Analog Neuron Lab
Build neural networks you can touch.
Analog Neuron Lab is a real neural network in the physical world, where signals, weights, and activations are not code but voltages you can measure and adjust with real tools. Built for students, educators, and makers who want to connect equations to electronics.
What it is
A neural network you can build with your hands.
Not a simulation. Not software. Each neuron in Analog Neuron Lab is built from real analog electronics. Every input, weight, bias, and activation is a voltage, which means you can measure it with a multimeter or oscilloscope, watch weights and activations change in real time, and connect the math directly to a physical circuit. It turns abstract neural network ideas into phenomena you can touch and test.

Pure analog path
Everything stays continuous: inputs are voltages, math happens as currents, and outputs are instant analog levels. No ADC, no DAC, no firmware in the middle: turn a knob and the network moves with you.
Modular blocks
Each PCB is a role: inputs, neurons, layers, outputs, probes. Wire blocks in minutes to build real MLPs you can see on the desk: rewire, branch, and extend like hardware LEGO for neural nets.
Hands-on measurement
Probe any node with a multimeter or scope: inputs, sums, activations, outputs. See a weight tweak shift the boundary in real time: debugging becomes measuring, not guessing.
Product gallery
A physical neural network, built to be explored.
Real kit v1.0 photography.

Module array
Core neuron blocks laid out for tuning.
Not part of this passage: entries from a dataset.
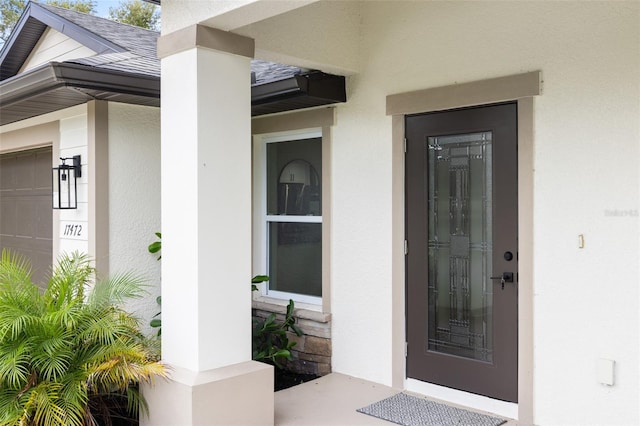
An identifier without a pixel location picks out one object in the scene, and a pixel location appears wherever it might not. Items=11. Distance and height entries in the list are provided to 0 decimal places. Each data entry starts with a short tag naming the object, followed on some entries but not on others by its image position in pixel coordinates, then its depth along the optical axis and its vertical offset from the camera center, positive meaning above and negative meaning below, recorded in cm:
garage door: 677 +1
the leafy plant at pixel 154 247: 573 -37
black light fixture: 574 +25
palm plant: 380 -95
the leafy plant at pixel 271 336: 567 -123
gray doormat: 449 -158
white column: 411 -19
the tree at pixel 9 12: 2288 +732
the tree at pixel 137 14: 2314 +738
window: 621 -6
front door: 458 -34
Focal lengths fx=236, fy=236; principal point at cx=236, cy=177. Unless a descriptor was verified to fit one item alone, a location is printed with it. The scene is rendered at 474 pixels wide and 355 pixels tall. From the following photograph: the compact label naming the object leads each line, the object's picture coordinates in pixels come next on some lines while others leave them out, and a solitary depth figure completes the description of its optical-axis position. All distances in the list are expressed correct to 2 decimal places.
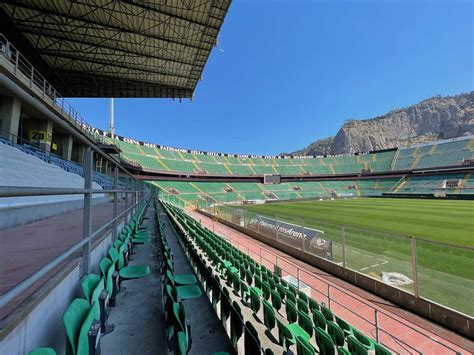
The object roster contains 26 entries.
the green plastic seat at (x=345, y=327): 3.30
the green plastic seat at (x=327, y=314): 3.58
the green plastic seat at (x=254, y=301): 3.46
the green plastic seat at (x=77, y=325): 1.36
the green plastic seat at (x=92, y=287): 1.91
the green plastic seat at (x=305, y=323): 3.19
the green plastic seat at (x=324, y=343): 2.56
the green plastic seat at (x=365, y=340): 3.12
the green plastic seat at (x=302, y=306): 3.88
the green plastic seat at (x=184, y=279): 3.55
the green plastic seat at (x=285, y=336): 2.57
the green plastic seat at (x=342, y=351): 2.42
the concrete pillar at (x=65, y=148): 15.57
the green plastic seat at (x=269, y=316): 2.93
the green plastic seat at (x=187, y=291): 3.06
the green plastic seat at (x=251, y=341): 1.88
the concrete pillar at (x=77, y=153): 18.38
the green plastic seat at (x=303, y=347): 2.15
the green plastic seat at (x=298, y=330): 3.05
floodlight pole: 40.84
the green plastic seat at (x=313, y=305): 3.91
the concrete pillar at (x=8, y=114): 10.34
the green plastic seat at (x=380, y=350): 2.71
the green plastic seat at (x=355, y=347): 2.66
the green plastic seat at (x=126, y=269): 3.12
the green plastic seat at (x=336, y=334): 3.00
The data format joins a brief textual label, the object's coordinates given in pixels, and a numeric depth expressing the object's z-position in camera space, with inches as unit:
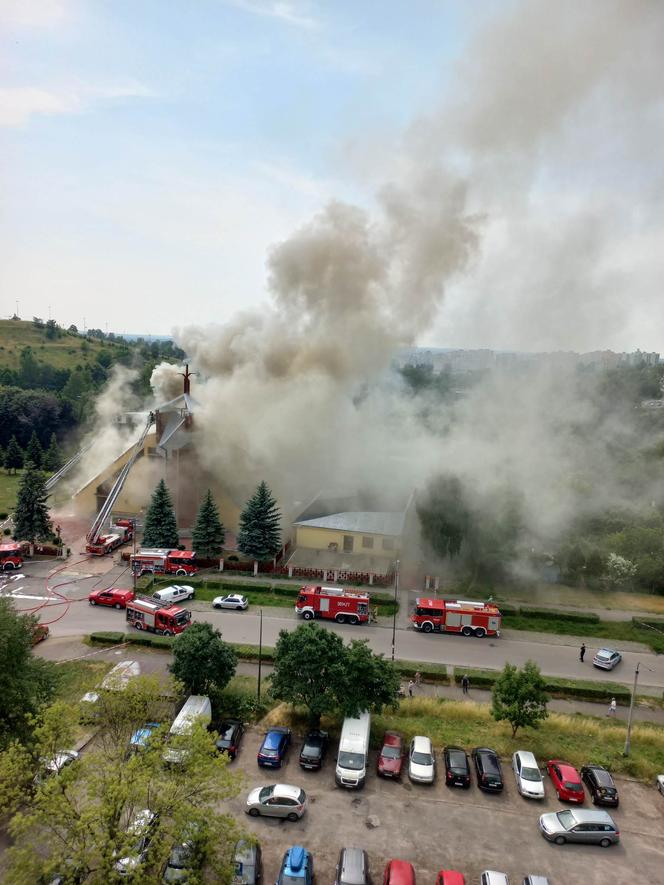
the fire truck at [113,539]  1491.1
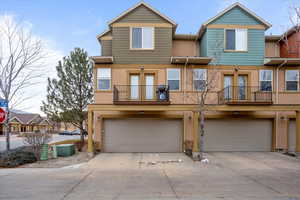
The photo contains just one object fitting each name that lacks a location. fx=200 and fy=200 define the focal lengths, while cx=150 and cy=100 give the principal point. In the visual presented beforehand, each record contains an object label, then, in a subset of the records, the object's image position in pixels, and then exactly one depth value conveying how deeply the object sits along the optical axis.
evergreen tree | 14.84
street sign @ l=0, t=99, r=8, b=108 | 7.43
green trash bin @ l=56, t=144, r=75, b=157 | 11.53
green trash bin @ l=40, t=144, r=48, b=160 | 10.54
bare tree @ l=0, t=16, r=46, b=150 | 11.30
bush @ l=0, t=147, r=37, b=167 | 9.06
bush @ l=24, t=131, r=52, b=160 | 10.46
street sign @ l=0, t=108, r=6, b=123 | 7.03
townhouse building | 13.20
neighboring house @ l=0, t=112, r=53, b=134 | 43.38
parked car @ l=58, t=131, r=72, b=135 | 38.49
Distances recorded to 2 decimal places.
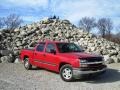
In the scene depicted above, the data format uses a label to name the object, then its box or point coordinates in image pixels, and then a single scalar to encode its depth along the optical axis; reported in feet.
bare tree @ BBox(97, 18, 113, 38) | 111.36
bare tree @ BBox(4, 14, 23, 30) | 85.98
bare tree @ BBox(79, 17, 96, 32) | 109.46
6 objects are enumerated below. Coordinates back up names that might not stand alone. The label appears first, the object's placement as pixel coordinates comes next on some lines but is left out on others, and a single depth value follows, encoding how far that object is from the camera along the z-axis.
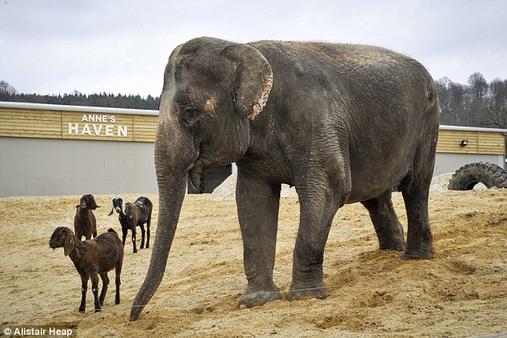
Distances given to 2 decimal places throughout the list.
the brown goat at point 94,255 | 8.14
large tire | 18.56
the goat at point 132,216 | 14.55
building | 29.03
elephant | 6.50
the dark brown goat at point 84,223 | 14.01
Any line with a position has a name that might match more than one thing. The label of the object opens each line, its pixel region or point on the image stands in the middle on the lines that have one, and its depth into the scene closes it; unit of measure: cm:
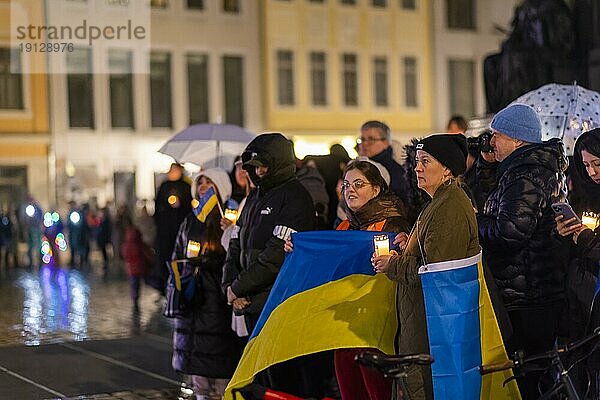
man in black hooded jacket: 1285
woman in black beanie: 975
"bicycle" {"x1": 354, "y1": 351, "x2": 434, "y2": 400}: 868
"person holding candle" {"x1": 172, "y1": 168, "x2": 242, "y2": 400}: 1482
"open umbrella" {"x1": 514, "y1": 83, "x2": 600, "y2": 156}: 1331
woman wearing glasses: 1146
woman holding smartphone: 1053
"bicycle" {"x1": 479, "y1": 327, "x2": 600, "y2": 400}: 876
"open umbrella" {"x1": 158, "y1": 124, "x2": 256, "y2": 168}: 2067
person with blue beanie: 1078
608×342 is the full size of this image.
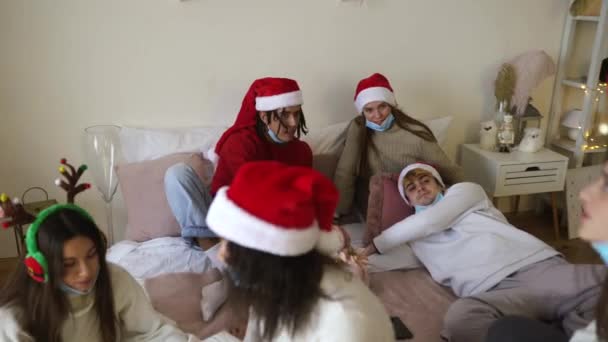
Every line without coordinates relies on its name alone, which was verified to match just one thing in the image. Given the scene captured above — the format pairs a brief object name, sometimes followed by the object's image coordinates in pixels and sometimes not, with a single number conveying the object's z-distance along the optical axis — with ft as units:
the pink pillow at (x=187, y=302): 5.48
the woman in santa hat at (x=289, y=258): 3.38
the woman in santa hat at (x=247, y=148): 6.77
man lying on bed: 5.27
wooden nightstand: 8.53
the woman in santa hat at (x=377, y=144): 7.75
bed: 5.67
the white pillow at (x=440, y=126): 8.64
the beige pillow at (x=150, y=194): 7.06
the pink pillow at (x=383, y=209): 7.07
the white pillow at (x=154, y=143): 7.69
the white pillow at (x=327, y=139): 8.21
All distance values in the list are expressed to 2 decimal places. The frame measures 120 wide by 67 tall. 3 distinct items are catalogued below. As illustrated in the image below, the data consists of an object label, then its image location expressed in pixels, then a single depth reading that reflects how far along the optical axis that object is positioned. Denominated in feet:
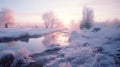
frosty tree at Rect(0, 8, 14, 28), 109.29
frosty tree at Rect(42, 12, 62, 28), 140.19
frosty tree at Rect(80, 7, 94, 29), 103.80
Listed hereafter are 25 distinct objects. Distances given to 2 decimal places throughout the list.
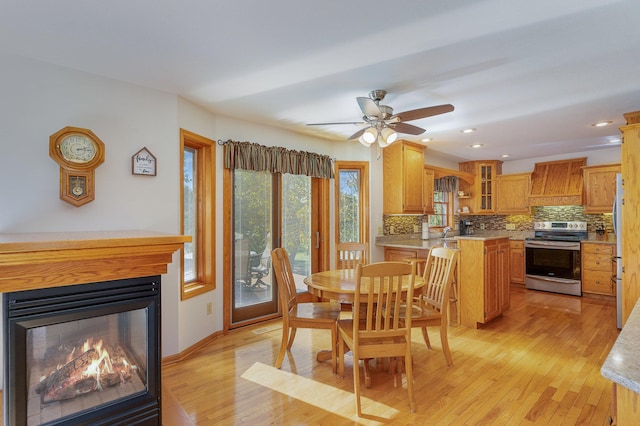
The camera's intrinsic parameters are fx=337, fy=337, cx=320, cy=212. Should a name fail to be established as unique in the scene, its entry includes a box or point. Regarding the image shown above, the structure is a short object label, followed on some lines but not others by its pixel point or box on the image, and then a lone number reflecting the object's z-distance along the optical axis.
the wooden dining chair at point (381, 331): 2.20
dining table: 2.61
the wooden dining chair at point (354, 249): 3.82
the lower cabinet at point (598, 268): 5.09
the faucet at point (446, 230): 6.05
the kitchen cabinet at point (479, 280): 3.86
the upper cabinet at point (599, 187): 5.39
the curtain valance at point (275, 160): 3.74
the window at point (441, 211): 6.47
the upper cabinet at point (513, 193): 6.33
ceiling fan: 2.70
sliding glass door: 3.96
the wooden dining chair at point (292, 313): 2.81
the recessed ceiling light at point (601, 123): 3.90
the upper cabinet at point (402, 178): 4.89
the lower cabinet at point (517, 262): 6.07
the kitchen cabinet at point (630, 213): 3.31
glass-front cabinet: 6.66
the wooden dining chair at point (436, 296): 2.82
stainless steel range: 5.43
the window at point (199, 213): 3.48
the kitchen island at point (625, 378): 0.88
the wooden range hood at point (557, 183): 5.77
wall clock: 2.44
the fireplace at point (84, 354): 1.63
The input PCB connects to the hidden layer and then to the output PCB.

Test points and LEDs
Patch the network like a synth using any simple DC multimeter or oscilloscope.

Weight tuning
Dial in weights with trimmer potentiometers and adjust them.

Built-in oscilloscope
See the inputs as 2D points in the included OLED screen.
Training app
Train, visualize, and set voltages without code
The desktop trainer lets you load a dataset, run a quick fit, and export exact volt targets for every node. A built-in visualizer draws the trained model as an easy diagram so you can dial the trimmers to the right voltages without writing code or doing math.
Download trainer (Windows)

How it works
Four physical concepts that make the network real.
Inputs become voltages
Inputs are real voltages that represent data you can inject, measure, and trace through the circuit.
Probe inputs with a multimeter or oscilloscope.
Weights are physical controls
Weights are adjustable with trimmers or the app, so you can see how each change reshapes the response.
Turn a knob and watch the boundary move.
Bias sets the reference
Bias is a reference voltage that shifts the decision point and shows how offsets change behavior.
Shift the response with a single bias voltage.
Activation is analog
The activation function is built with real analog components, so you can see nonlinearity emerge in hardware.
Watch the nonlinearity happen on the bench.
Learning path
For almost all ages, from zero code to serious projects
What you will master at each stage: Beginner: identify analog signals, measure voltages with a multimeter, and understand a weighted sum as a physical sum of voltages. Practitioner: connect activation functions to diode and amplifier behavior, and adjust weights to change the network response. Master: analyze tolerances and noise, compare physical versus mathematical performance, and map the error limits of real hardware.

Who it is for
For students, educators, and makers who want real outcomes.
High school
Learn how a neuron behaves physically without relying on software or simulations.
Vocational training
Connect electronics and artificial intelligence through practical, real world experimentation.
University
Bridge mathematical theory with real electronics and measurable signals.
Hobbyists
Experiment, measure, and build your own neural projects with a hands on kit.
Guide PDF
Analog Neuron Lab guide
Work in progress, updated regularly.
The kit comes with a structured lab guide designed to be read like a real textbook and used like a real lab notebook. It is currently written in Spanish, with a clear progression through three depths of understanding: an intuitive path for beginners, a technical path that connects circuits to the standard neural network notation, and an advanced path that treats the system as a physical model with limits, calibration, and uncertainty. An English translation is in progress, and the goal is to keep the same style, visuals, and rigor across both languages.

About the author
Hi, I am Diego.
I am a huge electronic enthusiast and deep learning researcher interested in the intersection of modern AI and physical systems. I work professionally in computer vision and generative models, and I also teach and give lectures on artificial intelligence at various universities and courses. Analog Neuron Lab comes from a long term personal motivation: removing the abstraction barrier that makes neural networks feel opaque, and turning them back into something tangible, measurable, and understandable. This project is my way of merging rigorous AI research with hands on electronics to make learning honest, physical, and intuitive.